Contrariamente a lo que muchos emprendedores piensan, una sola persona puede constituir tanto una Sociedad Anónima como una Sociedad Limitada. Así lo establece la ley, que obliga a contar con un mínimo de solo un socio para la puesta en marcha de la empresa. En el caso de las Sociedades Cooperativas, el número de socios depende de su carácter. Si son Cooperativas de primer grado, y por tanto formadas por personas físicas y no por la unión de otras cooperativas, se requiere de un mínimo de 3 socios para su constitución.

 

Diferencias entre Sociedad Anónima, Sociedad Limitada y Cooperativa
Diferencias entre Sociedad Anónima, Sociedad Limitada y Cooperativa

¿Cuál es la fiscalidad de la Sociedad Anónima, Limitada y Cooperativa?

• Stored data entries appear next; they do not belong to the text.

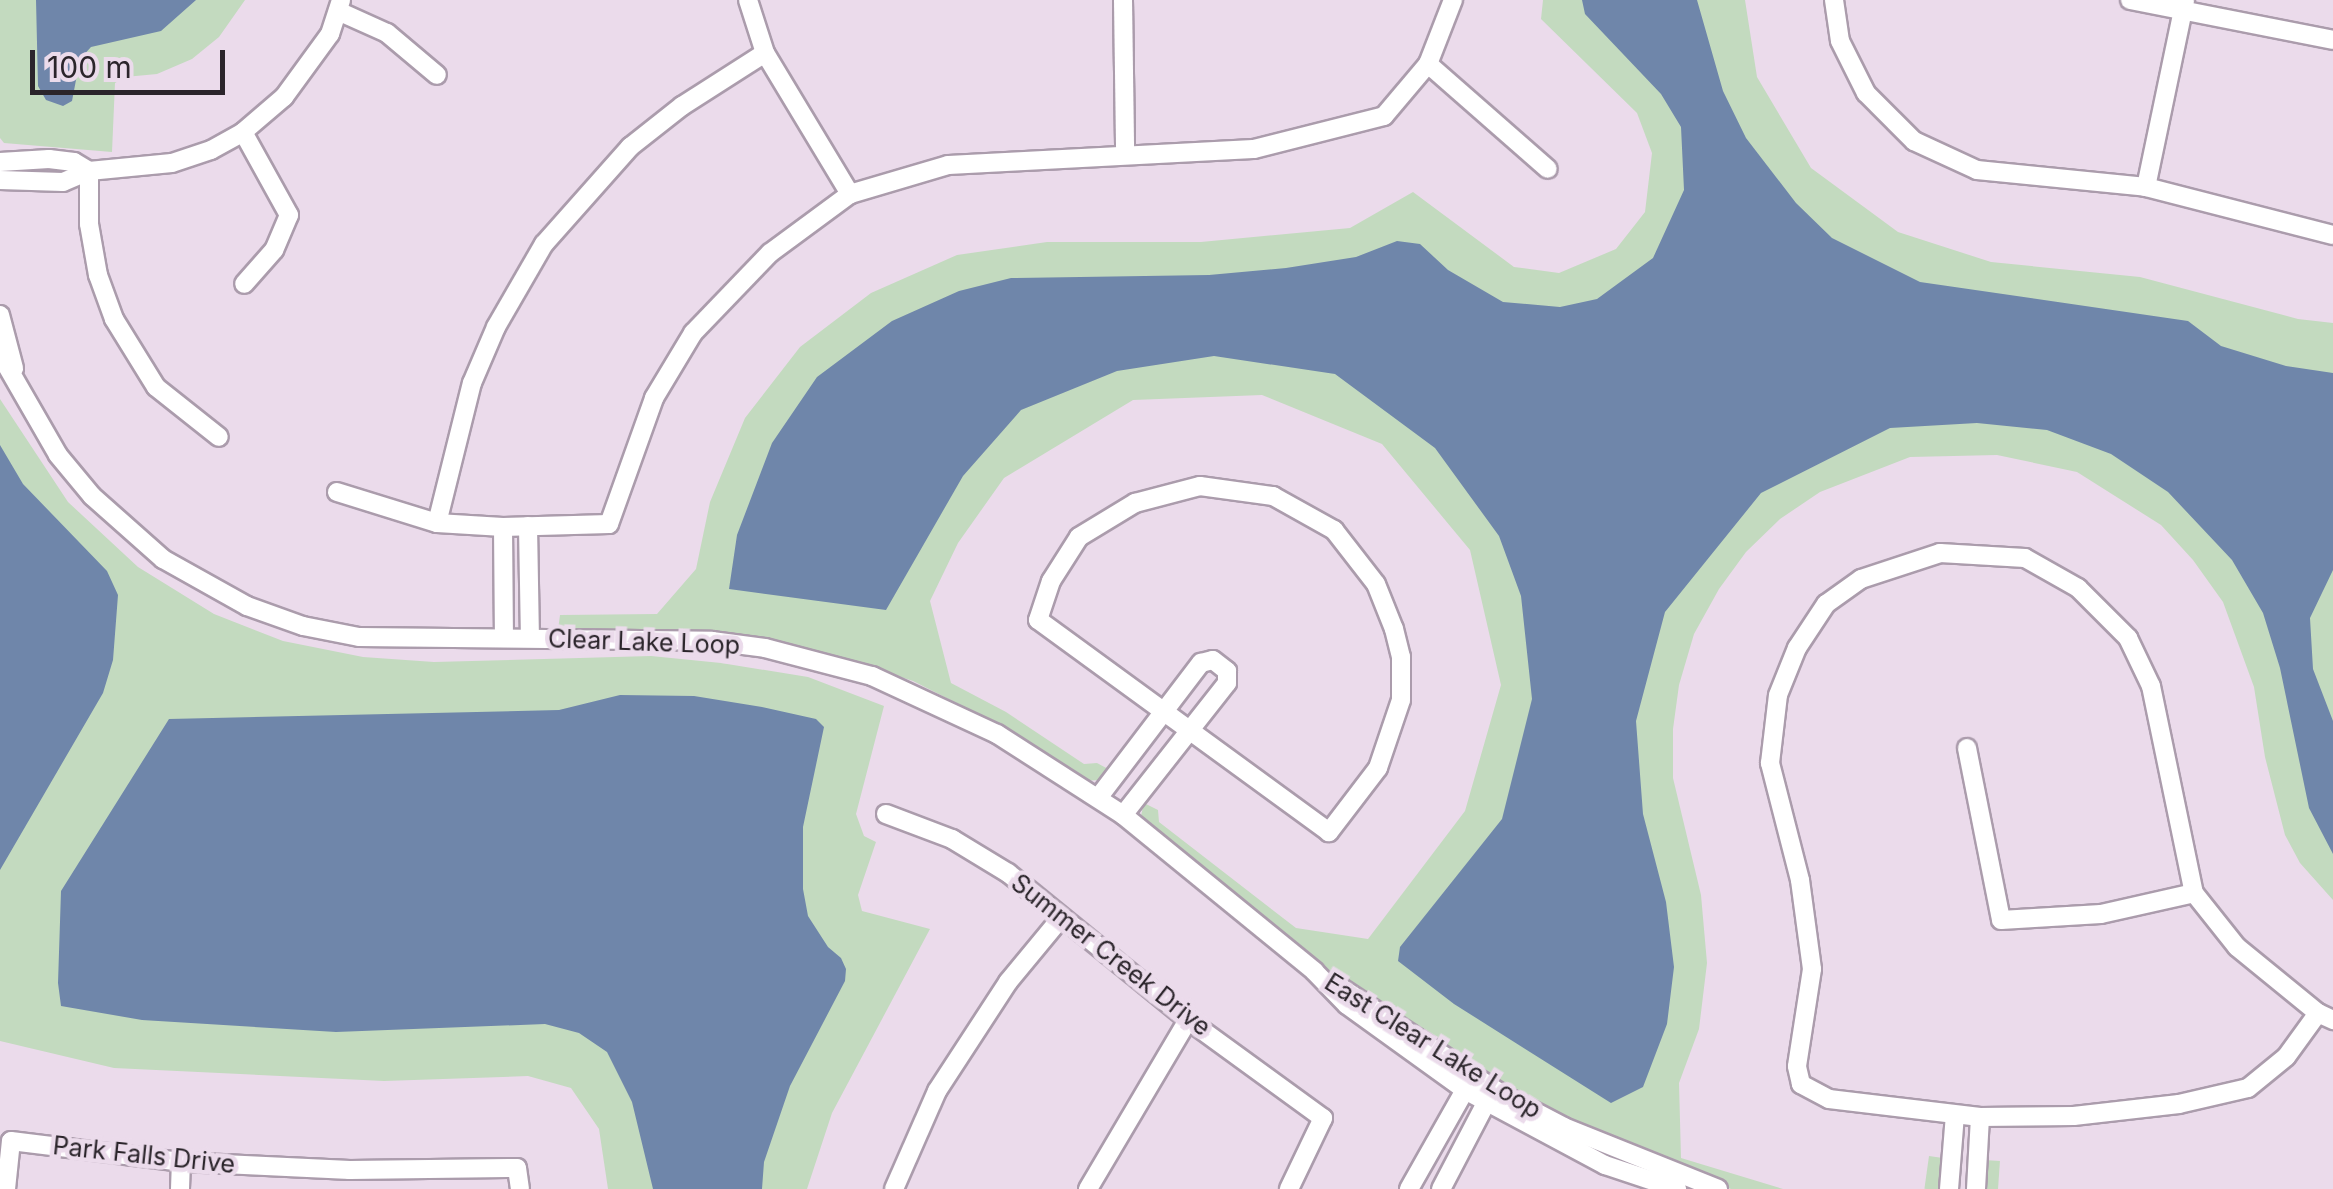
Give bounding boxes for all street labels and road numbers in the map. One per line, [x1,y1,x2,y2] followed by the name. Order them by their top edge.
[548,624,740,660] street label: Clear Lake Loop
[1005,868,1217,1042] street label: Summer Creek Drive
[1319,967,1547,1125] street label: East Clear Lake Loop
[51,1131,237,1179] street label: Park Falls Drive

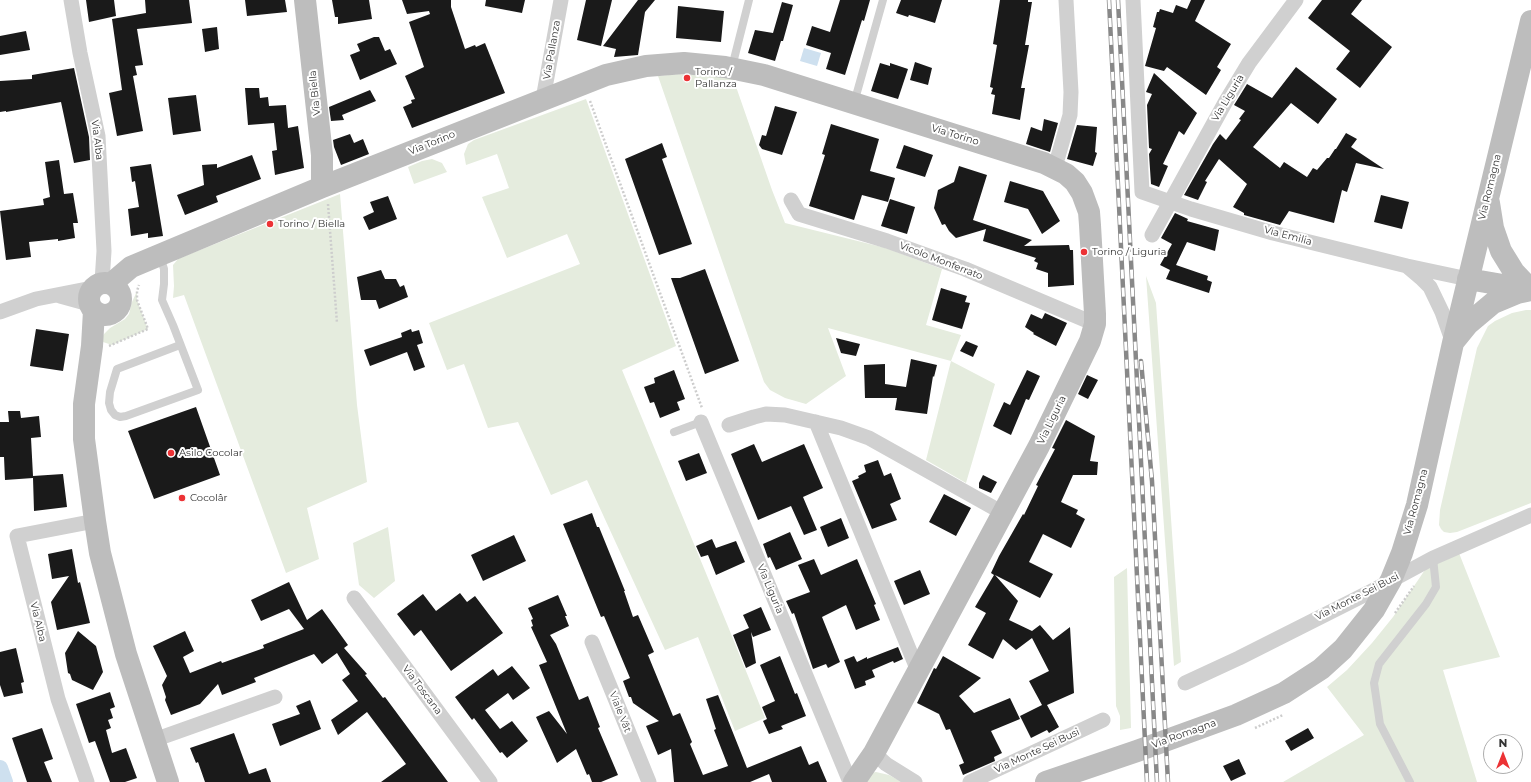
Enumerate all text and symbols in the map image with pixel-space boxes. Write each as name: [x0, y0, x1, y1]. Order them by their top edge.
street label: Via Pallanza: [541, 19, 563, 81]
place label: Torino / Pallanza: [695, 66, 737, 90]
street label: Via Biella: [307, 70, 323, 116]
street label: Via Liguria: [1209, 72, 1247, 124]
marker: Torino / Pallanza: [682, 73, 692, 83]
street label: Via Alba: [89, 119, 105, 161]
street label: Via Torino: [930, 122, 980, 148]
street label: Via Torino: [407, 128, 457, 158]
street label: Via Romagna: [1476, 153, 1504, 221]
place label: Torino / Biella: [278, 218, 345, 230]
marker: Torino / Biella: [265, 219, 275, 229]
street label: Via Emilia: [1263, 224, 1313, 248]
street label: Vicolo Monferrato: [898, 240, 984, 282]
place label: Torino / Liguria: [1092, 246, 1166, 258]
marker: Torino / Liguria: [1079, 247, 1089, 257]
street label: Via Liguria: [1035, 394, 1069, 446]
place label: Asilo Cocolar: [179, 447, 243, 459]
marker: Asilo Cocolar: [166, 448, 176, 458]
street label: Via Romagna: [1401, 468, 1431, 536]
place label: Cocolâr: [190, 492, 228, 504]
marker: Cocolâr: [177, 493, 187, 503]
street label: Via Liguria: [754, 562, 786, 616]
street label: Via Monte Sei Busi: [1313, 571, 1401, 623]
street label: Via Alba: [27, 601, 49, 643]
street label: Via Toscana: [400, 663, 444, 717]
street label: Viale Vât: [606, 690, 634, 734]
street label: Via Romagna: [1150, 717, 1218, 751]
street label: Via Monte Sei Busi: [993, 726, 1081, 776]
north arrow: [1483, 734, 1523, 774]
text: N: [1499, 736, 1507, 750]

Tanto las empresas que se constituyen con naturaleza de Sociedad Anónima como las que lo hacen con naturaleza de Sociedad Limitada están sujetas al Impuesto sobre Sociedades, como así recoge la Ley 27/2014 del 27 de noviembre. Este impuesto es una tasa aplicada a los beneficios que obtienen las sociedades mercantiles. El tipo general en nuestro país es del 25% desde enero de 2016, aunque existen excepciones territoriales como Navarra y País Vasco, donde se tributa al 28%; o excepciones para las empresas de nueva creación, que abonan un 15% durante los dos primeros ejercicios.

Mientras, las Sociedades Cooperativas también fiscalizan mediante el Impuesto sobre Sociedades, pero están sujetas al Régimen Especial, una protección que les obliga a tributar al 20% y no al 25% como lo hacen las S.A. y las S.L.